I think it is a form of sleep training surely.

29redshoes · 09/12/2016 13:42

splendide there are (a minority, in my view) of people who do this and I think most would agree it's cruel. It's very different to the sleep training I've seen friends try on their children though.

plimsolls · 09/12/2016 13:42

I just think that there's a bit of a trend for any talk of sleep training to immediately be conflated with the "shut the door and leave them" approach which in turn gets assumed to be "leave them to scream and be sick all night, that'll learn 'em! ". I think those conflations are difficult and problematic as (in my experience) it then shuts down any discussion of sleep issues or strategies and trying to help/encourage children to sleep more soundly for longer.

Shadowboy · 09/12/2016 13:44

Not only is it inaccurate but it's a pain in the arse to read and follow.

Never really had to 'sleep train' my first but if needed -the health and sanity of the entire family was dependant on it I would use some techniques on my second.

plimsolls · 09/12/2016 13:45

Also, as a slight off-topic, my daughter will sometimes cry just before she falls asleep, whether she's in my arms, on my breast, in her oram, or in her cot.
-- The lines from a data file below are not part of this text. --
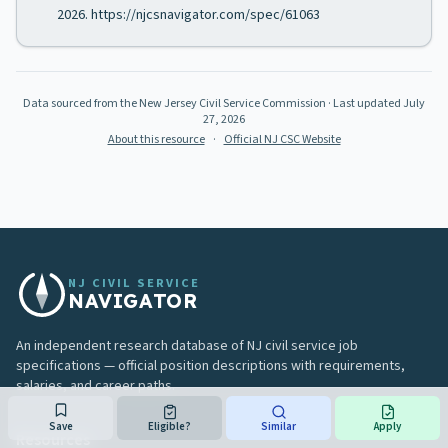
2026. https://njcsnavigator.com/spec/61063
Data sourced from the New Jersey Civil Service Commission
· Last updated
July
27, 2026
About this resource
·
Official NJ CSC Website
NJ CIVIL SERVICE
NAVIGATOR
An independent research database of NJ civil service job
specifications — official position descriptions with requirements,
salaries, and career paths.
Save
Eligible?
Similar
Apply
Resources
It's just a kind of "tension release" thing. Only lasts 60secs max but I'd make it worse if I started intervening in it as I'd wake her up more and she'd get cross and tired. So technically, she is crying herself to sleep. But it's not cruel.

splendide · 09/12/2016 13:46

I agree Plimsolls. I think it's very hard.

I also think that some of the language around sleep training generally is unhelpful. The idea that if a baby is fed and clean and warm then there can't be anything else they need is completely wrong. BUT equally that doesn't mean that you should never let them cry for an instant either.

I suppose for me, I found the expectations very hard. Once I accepted that it's normal (although not universal) for babies to wake a lot I was actually happier. I didn't feel like I had failed to teach them something I should have done, I felt less guilty.